Hypnose et gérontologie

Marie Floccia est médecin gériatre et algologue, praticien hospitalier au CHU de Bordeaux. Elle intervient aux Urgences du CHU et en consultations douleurs chroniques/personnes âgées. Formée à l’hypnose médicale de Bordeaux, elle enseigne l’hypnose ericksonienne et ses applications en gériatrie au DIU d’Hypnose médicale de Bordeaux et dans des formations médicales et paramédicales.

1. Que peut apporter l’hypnose à la gériatrie ?

Pendant longtemps il était dit que l’hypnose médicale et thérapeutique n’était pas utilisable en gériatrie. Mais la pratique quotidienne de nombreux soignants travaillant auprès des personnes âgées démontre depuis quelques années les vastes possibilités de l’hypnose dans cette population. En s’appuyant sur l’une des bases fondamentales de l’hypnose ericksonienne (issue de la pratique de M.H. Erickson) qui est de s’adapter au patient et d’utiliser ce qu’il apporte, il est possible de proposer aux patients, quel que soit leur âge ou la présence de troubles neurocognitifs, des traitements par hypnose. Cette pratique qui s’appuie sur des bases neuroscientifiques et des publications validant certaines indications (en particulier la prise en charge de la douleur) trouve toute sa place en complémentarité des traitements habituels.
Elle permet de limiter le recours aux thérapeutiques médicamenteuses et à leurs nombreux effets indésirables, tout en ayant une approche plus complète, plus humaine et moins technique de la personne. Ainsi, l’hypnose médicale et thérapeutique apparaît-elle comme une évidente continuité, voire nécessité, à la prise en charge gériatrique.

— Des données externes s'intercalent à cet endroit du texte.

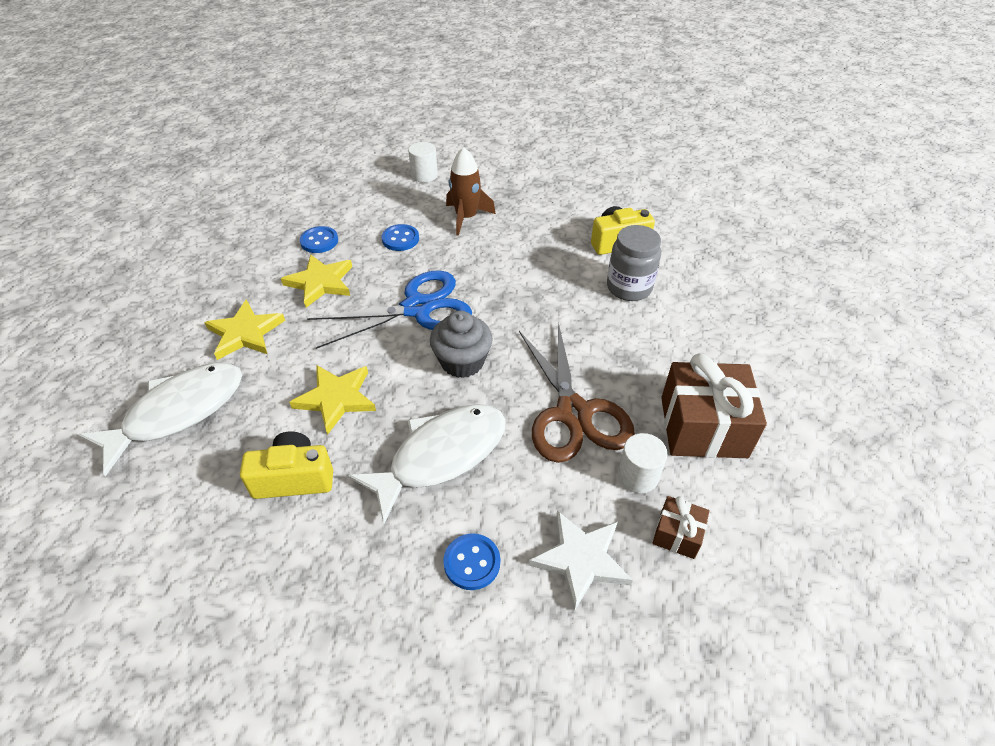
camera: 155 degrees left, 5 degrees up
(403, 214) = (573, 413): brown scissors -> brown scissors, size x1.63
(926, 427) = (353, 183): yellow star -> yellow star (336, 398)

2. Toutes les personnes âgées peuvent-elles être soignées par l’hypnose ? Quel est leur degré de disponibilité par rapport aux autres patients ?

La suggestibilité à l’hypnose n’est pas la même chez tout le monde, mais la majorité des personnes est accessible à l’état hypnotique et cela, quel que soit l’âge. Une étude récente a même montré qu’en vieillissant il existait une augmentation de la suggestibilité à l’hypnose (Parris et al, Front. Psychol.,  2016). Si les troubles attentionnels et les pathologies, principalement les troubles neurocognitifs majeurs, semblent être un frein, il n’en est rien. En modifiant les techniques d’hypnose et en s’adaptant au patient, ceux-ci peuvent parfaitement bénéficier de séances, bien que celles-ci puissent être un peu différentes des séances habituelles faites à des patients n’ayant pas de troubles neurocognitifs : le temps est plus court, la séance se fera en marchant ou en discutant, de nombreuses techniques seront faites en même temps etc.

extrait de l'interview Mireille Guillou (institut Français d'Hypnose)

Vous travaillez plus particulièrement avec une population de personnes âgées qui est souvent réputée pour être plus difficilement hypnotisable. Du fait de votre expérience en la matière, que pouvez-vous en dire ?

Si vous vous promenez au milieu de personnes âgées institutionnalisées, vous pouvez vous rendre compte que la majorité d’entre elles, bien que présente physiquement, semble abstente mentalement, comme ailleurs. Les regards sont tournés vers une interiorité. Et parfois pour les rencontrer il est nécéssaire d’aller les rechercher là où elles sont, il peut même être nécéssaire d’insister… Cela ressemble bien à une présence/absente, à une dissociation… un état en rapport avec l’hypnose. Ainsi, si les personnes âgées répondent moins bien aux échelles de suggestibilité, elles peuvent néanmoins entrer dans un état de conscience modifiée.

En pratique, pouvez-vous nous indiquer quelques grandes dimensions de particularités de l’hypnose chez cette population ?

La particularité c’est de chercher où elles sont quand elles sont absentes ( leur mémoire, le monde de tous leurs souvenirs ) pour leut apprendre à y retourner volontairement quand la réalité douloureuse les en fait sortir.Se remettre en lien avec les souvenirs, avec la mémoire, très précise dans son inscription sensorielle et affective, permet d’accéder à un matériel qui va permettre de voyager loin de l’ici et maintenant.
C’est aussi à partir de cette mémoire vivante que le thérapeute pourra restimuler chez la personne âgée une présence plus incarnée.